Elephant language of survival

Nowadays Researchers believe that migration is just one survival mechanism elephants have developed in response to poaching, conflict, urbanization, agriculture, and other pressures in Africa.

In 2016, one elephant made a treacherous 209 km journey over three weeks from the relative safety of Kenya to conflict-ridden Somalia, all under the cloak of darkness. Morgan, as the researchers called him, remained in Somalia for just a day and a half before turning back.

“We don’t know the precise reason for his migration into Somalia,” says Iain Douglas-Hamilton, founder of Save the Elephants (STE), a UK charity headquartered in Nairobi that conducts research on elephant behavior and ecology, “but we suspect it was to mate.”

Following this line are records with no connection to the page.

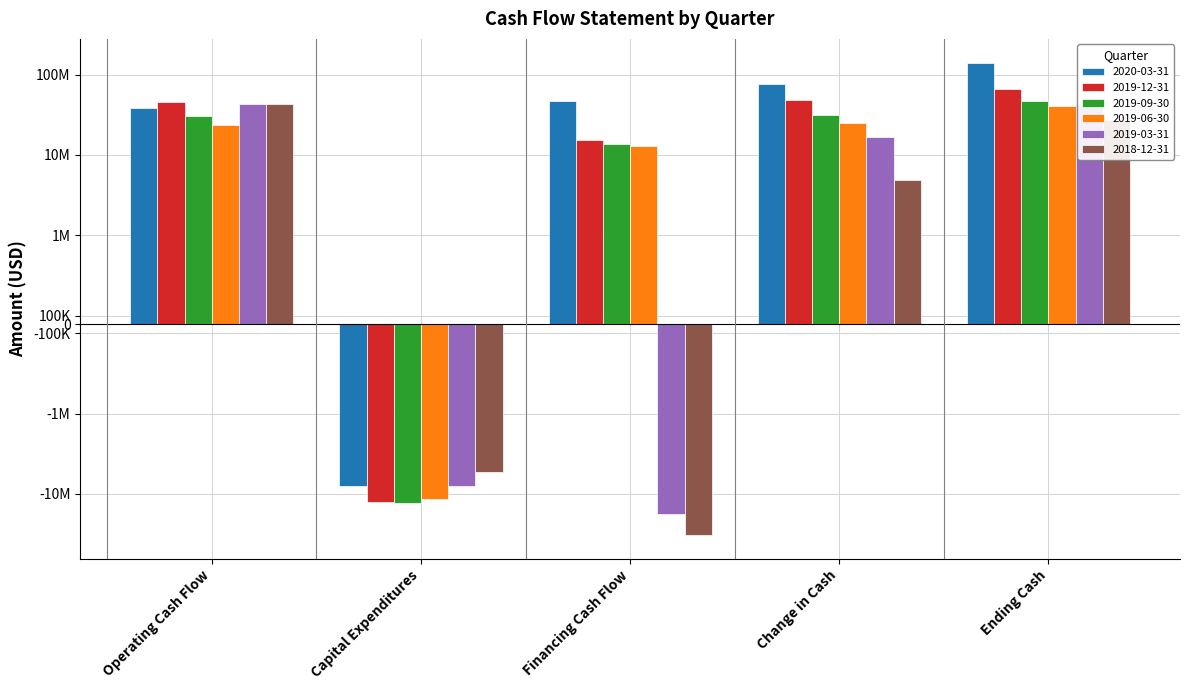

How many values in 2019-12-31 are above zero?

4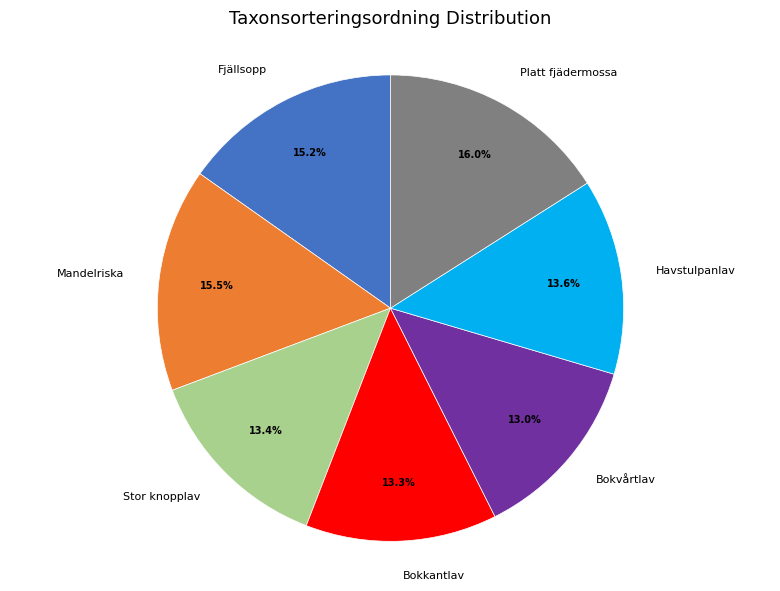

How many slices are in this pie chart?

7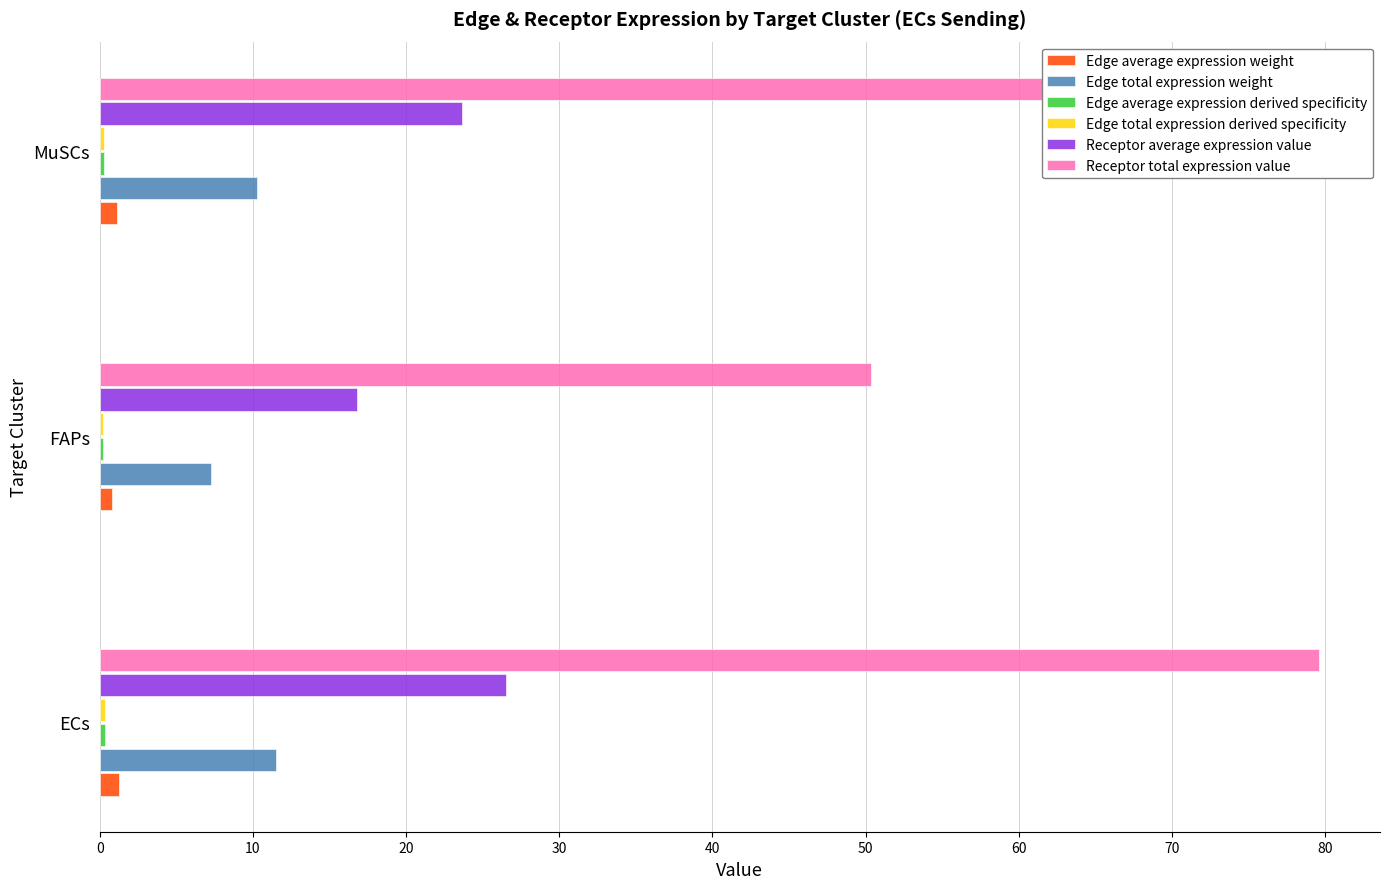

At which label is Receptor total expression value closest to 64?

MuSCs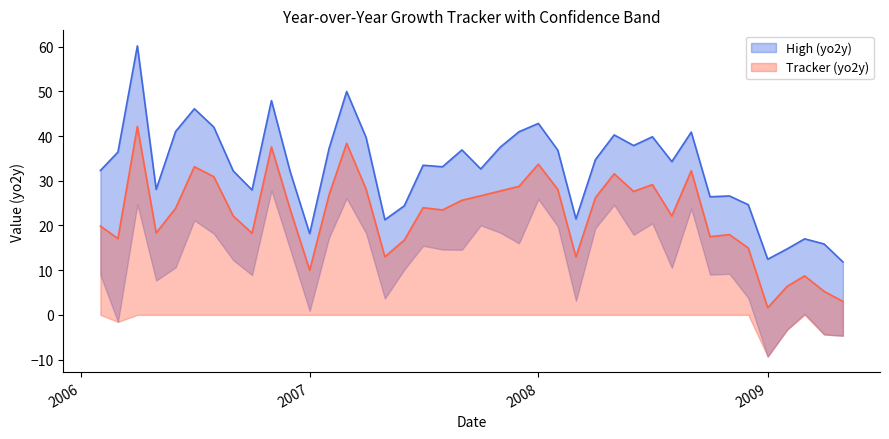

What is the difference between the Tracker (yo2y) values at 2008-04-01 and 2008-02-01?

1.9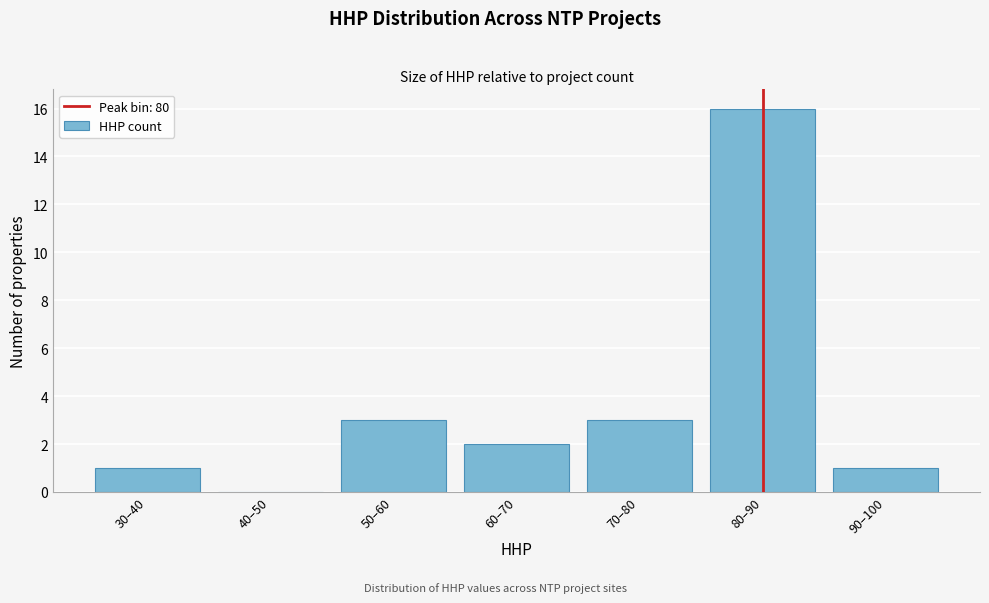

Reading left to right, what are all the values shown in this chart?

30–40=1	40–50=0	50–60=3	60–70=2	70–80=3	80–90=16	90–100=1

“Moving by night was an extreme form of survival in a region where elephants are under threat from poaching,” adds Douglas-Hamilton. “He was the first elephant on record to visit in Somalia in 20 years.”

Inspired by the elephant’s journey, researchers at the University of Twente in the Netherlands worked with Save the Elephants to conduct a study last September on African elephant migratory patterns. They found that some elephants in sub-Saharan Africa have started travelling at night to avoid the threat of poaching that usually occurs during the day.

Elephants also have developed sophisticated gestures, sounds, infrasound, and chemical secretions  to relay messages to one another for survival purposes. “Through various means, elephants can suggest that the group moves on, that they sense danger, or that they are in distress,” says Douglas-Hamilton.